'''
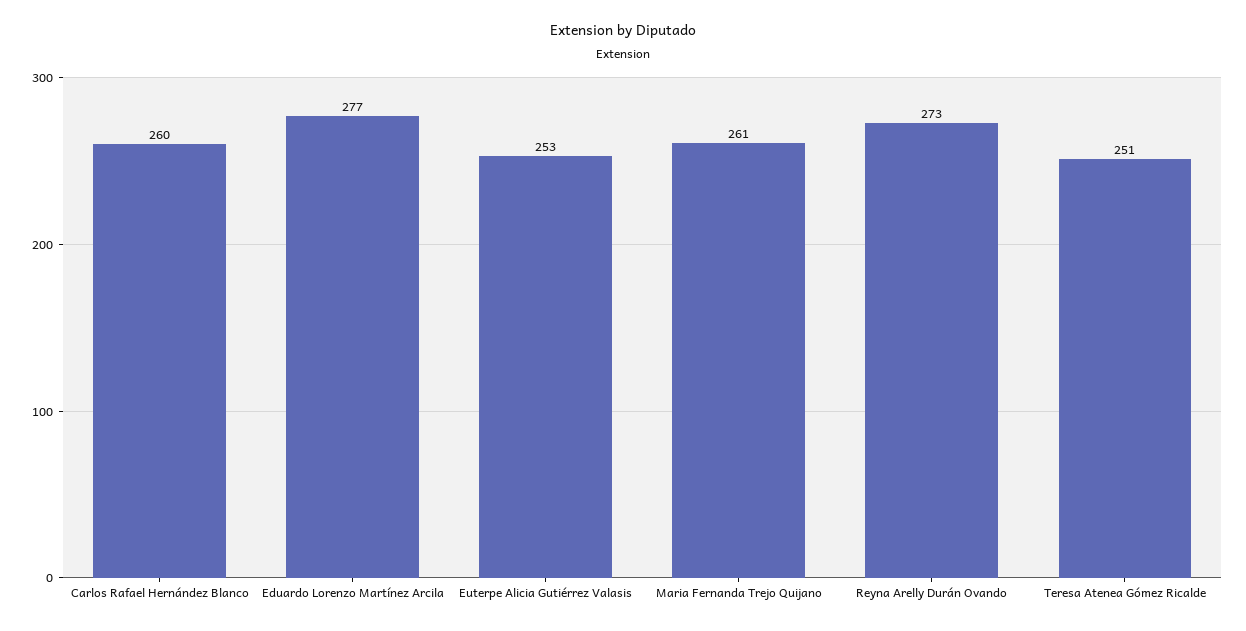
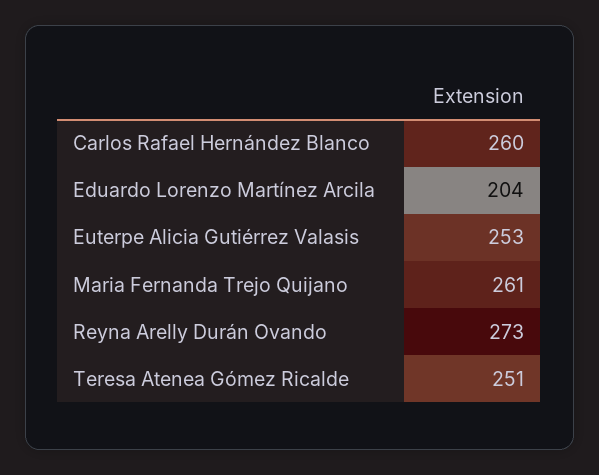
  {
    "Carlos Rafael Hernández Blanco": 260,
-   "Eduardo Lorenzo Martínez Arcila": 277,
+   "Eduardo Lorenzo Martínez Arcila": 204,
    "Euterpe Alicia Gutiérrez Valasis": 253,
    "Maria Fernanda Trejo Quijano": 261,
    "Reyna Arelly Durán Ovando": 273,
    "Teresa Atenea Gómez Ricalde": 251
  }

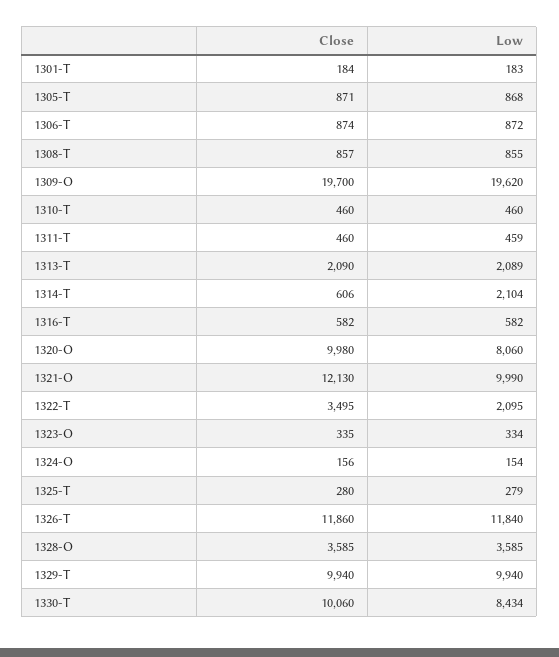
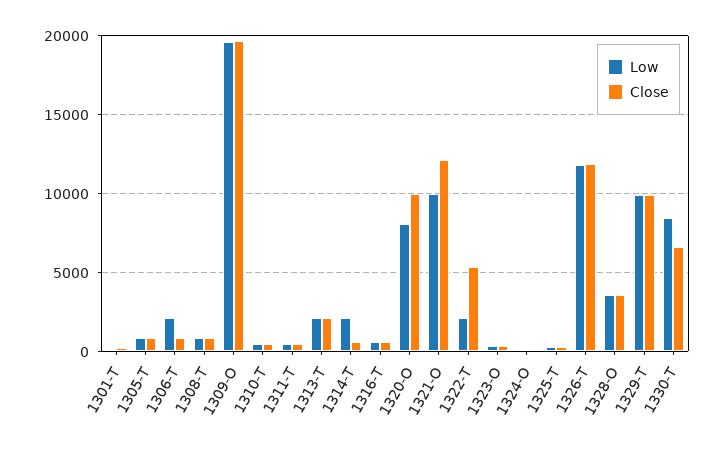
  {
    "Close": {
      "1301-T": 184,
      "1305-T": 871,
      "1306-T": 874,
      "1308-T": 857,
      "1309-O": 19700,
      "1310-T": 460,
      "1311-T": 460,
      "1313-T": 2090,
      "1314-T": 606,
      "1316-T": 582,
      "1320-O": 9980,
      "1321-O": 12130,
-     "1322-T": 3495,
+     "1322-T": 5500,
      "1323-O": 335,
      "1324-O": 156,
      "1325-T": 280,
      "1326-T": 11860,
      "1328-O": 3585,
      "1329-T": 9940,
-     "1330-T": 10060
+     "1330-T": 6500
    },
    "Low": {
      "1301-T": 183,
      "1305-T": 868,
-     "1306-T": 872,
+     "1306-T": 2000,
      "1308-T": 855,
      "1309-O": 19620,
      "1310-T": 460,
      "1311-T": 459,
      "1313-T": 2089,
      "1314-T": 2104,
      "1316-T": 582,
      "1320-O": 8060,
      "1321-O": 9990,
      "1322-T": 2095,
      "1323-O": 334,
      "1324-O": 154,
      "1325-T": 279,
      "1326-T": 11840,
      "1328-O": 3585,
      "1329-T": 9940,
      "1330-T": 8434
    }
  }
'''
[Task prompt]: In the entries above, which lines hold the word "Eduardo"? Copy them out.

[Written response]:
-   "Eduardo Lorenzo Martínez Arcila": 277,
+   "Eduardo Lorenzo Martínez Arcila": 204,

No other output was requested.